Return the whole listing exactly, omitting the pictures.

> Dataset entries
......

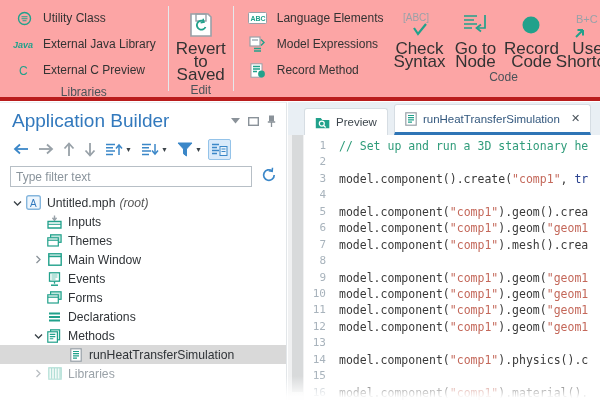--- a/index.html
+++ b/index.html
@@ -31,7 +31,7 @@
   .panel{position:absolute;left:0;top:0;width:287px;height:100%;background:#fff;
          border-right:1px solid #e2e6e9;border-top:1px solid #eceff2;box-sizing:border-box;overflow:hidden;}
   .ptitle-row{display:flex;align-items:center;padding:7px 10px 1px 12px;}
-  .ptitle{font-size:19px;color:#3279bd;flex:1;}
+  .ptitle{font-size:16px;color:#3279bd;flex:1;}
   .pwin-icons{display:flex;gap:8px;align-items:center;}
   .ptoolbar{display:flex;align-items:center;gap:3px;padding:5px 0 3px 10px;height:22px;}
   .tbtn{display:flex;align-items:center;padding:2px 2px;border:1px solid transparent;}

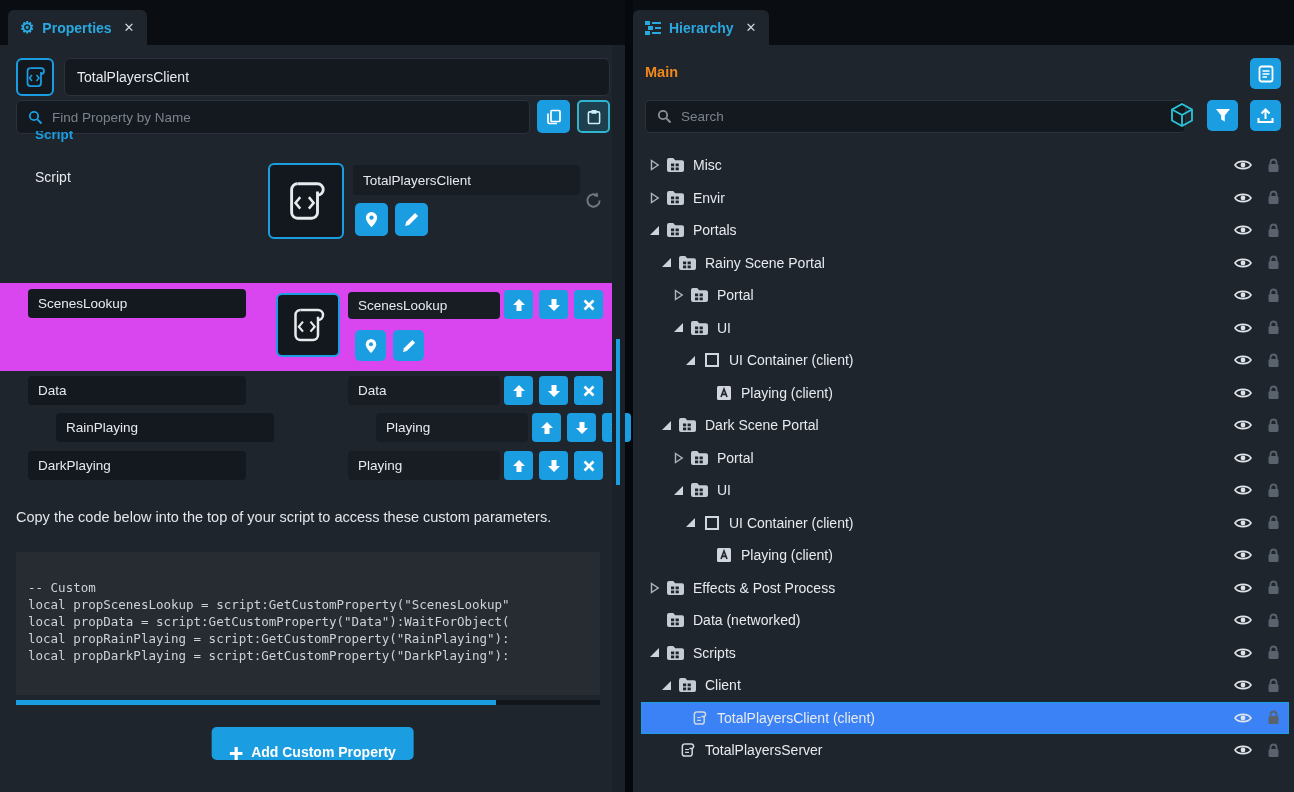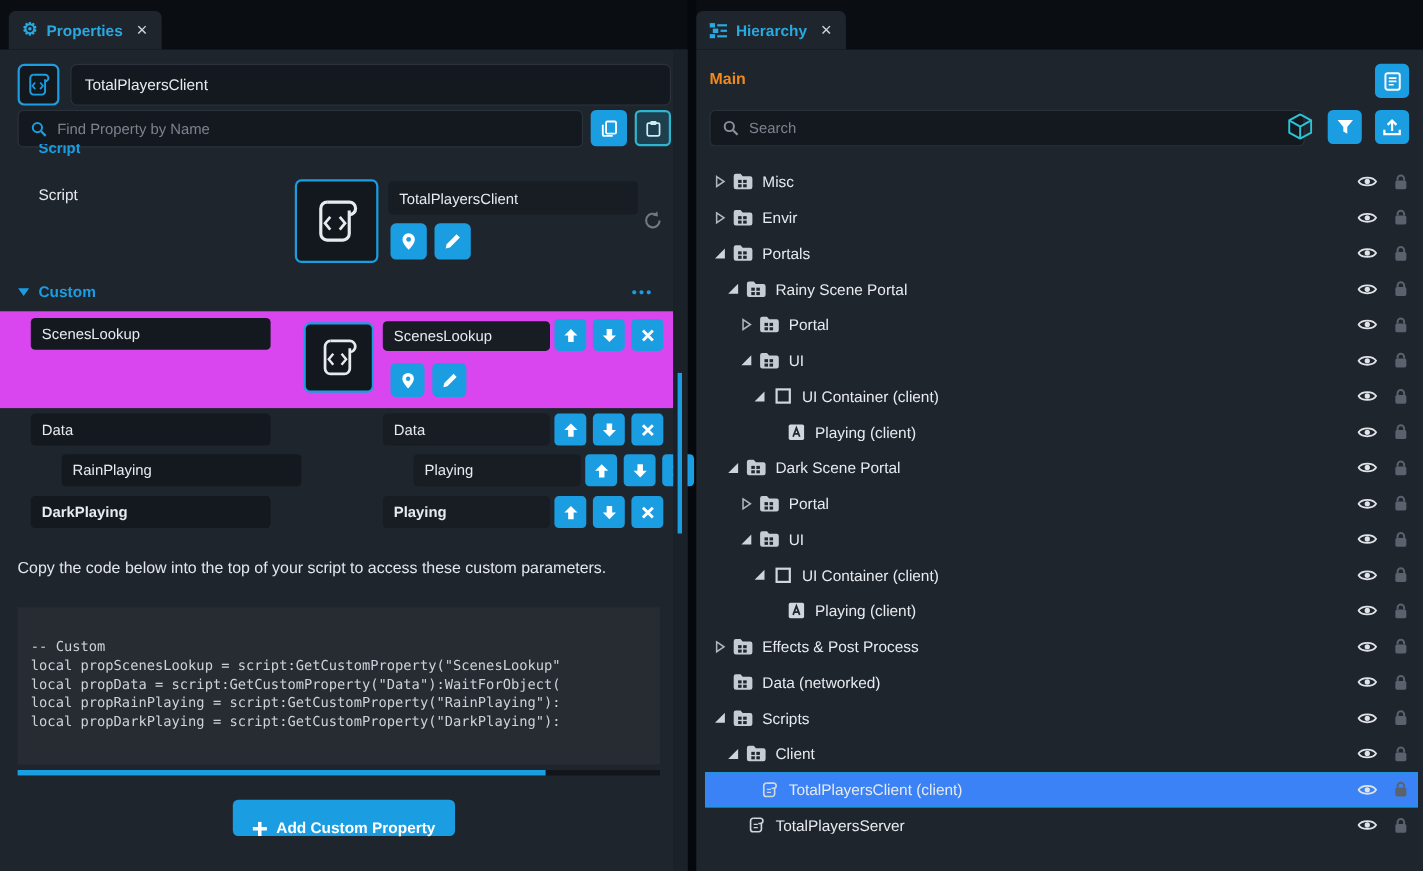--- a/index.html
+++ b/index.html
@@ -173,15 +173,6 @@
       </svg>
     </div>
 
-    <div class="custom-header">
-      <span class="tri">
-        <svg width="11" height="9">
-            <path d="M0.5 1 H10.5 L5.5 8 Z" fill="#1b9de2"></path>
-          </svg>
-      </span>
-      <span class="lbl">Custom</span>
-      <span class="dots">•••</span>
-    </div>
 
     <div class="row-lookup">
       <div class="p-name">ScenesLookup</div>

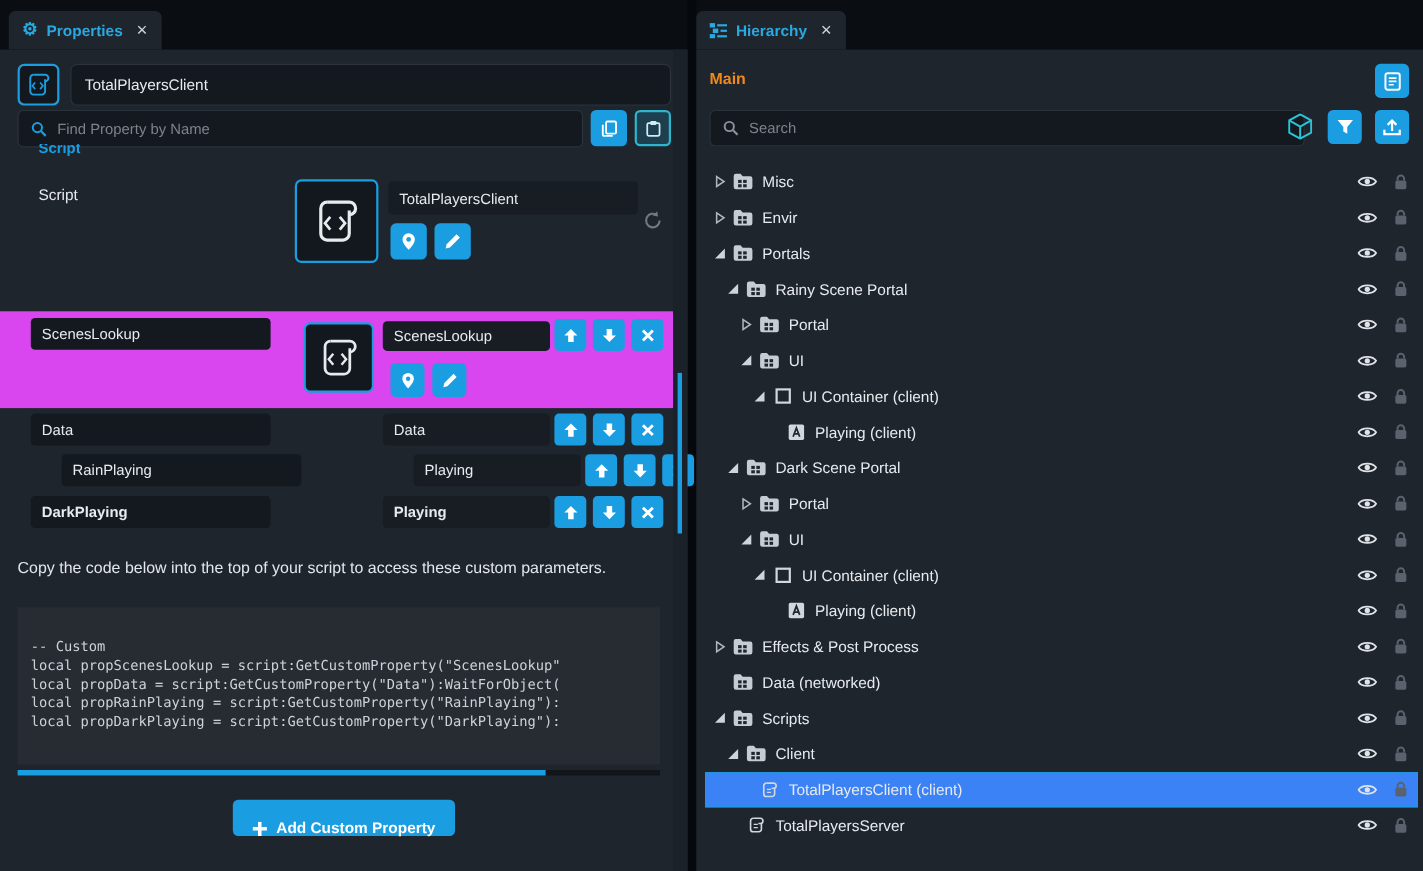--- a/index.html
+++ b/index.html
@@ -69,7 +69,7 @@
   .row-simple .p-name { top:0; }
   .row-simple .val-box { left:348px; top:0; width:152px; height:29px; }
   .row-simple .mini-btn { top:0; }
-  .r-data { top:331px; } .r-rain { top:368px;margin-left:28px; } .r-dark { top:406px;font-weight:bold; }
+  .r-data { top:331px; } .r-rain { top:368px;margin-left:28px; } .r-dark { top:406px; }
   .hint { position:absolute; left:16px; top:462px; width:575px; color:#e3e6ea;
     font-size:14.5px; line-height:20px; }
   .code { position:absolute; left:16px; top:507px; width:584px; height:143px;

......

> Output
--- a/index.html
+++ b/index.html
@@ -31,7 +31,7 @@
   .panel{position:absolute;left:0;top:0;width:287px;height:100%;background:#fff;
          border-right:1px solid #e2e6e9;border-top:1px solid #eceff2;box-sizing:border-box;overflow:hidden;}
   .ptitle-row{display:flex;align-items:center;padding:7px 10px 1px 12px;}
-  .ptitle{font-size:19px;color:#3279bd;flex:1;}
+  .ptitle{font-size:16px;color:#3279bd;flex:1;}
   .pwin-icons{display:flex;gap:8px;align-items:center;}
   .ptoolbar{display:flex;align-items:center;gap:3px;padding:5px 0 3px 10px;height:22px;}
   .tbtn{display:flex;align-items:center;padding:2px 2px;border:1px solid transparent;}

--- a/index.html
+++ b/index.html
@@ -173,15 +173,6 @@
       </svg>
     </div>
 
-    <div class="custom-header">
-      <span class="tri">
-        <svg width="11" height="9">
-            <path d="M0.5 1 H10.5 L5.5 8 Z" fill="#1b9de2"></path>
-          </svg>
-      </span>
-      <span class="lbl">Custom</span>
-      <span class="dots">•••</span>
-    </div>
 
     <div class="row-lookup">
       <div class="p-name">ScenesLookup</div>

--- a/index.html
+++ b/index.html
@@ -69,7 +69,7 @@
   .row-simple .p-name { top:0; }
   .row-simple .val-box { left:348px; top:0; width:152px; height:29px; }
   .row-simple .mini-btn { top:0; }
-  .r-data { top:331px; } .r-rain { top:368px;margin-left:28px; } .r-dark { top:406px;font-weight:bold; }
+  .r-data { top:331px; } .r-rain { top:368px;margin-left:28px; } .r-dark { top:406px; }
   .hint { position:absolute; left:16px; top:462px; width:575px; color:#e3e6ea;
     font-size:14.5px; line-height:20px; }
   .code { position:absolute; left:16px; top:507px; width:584px; height:143px;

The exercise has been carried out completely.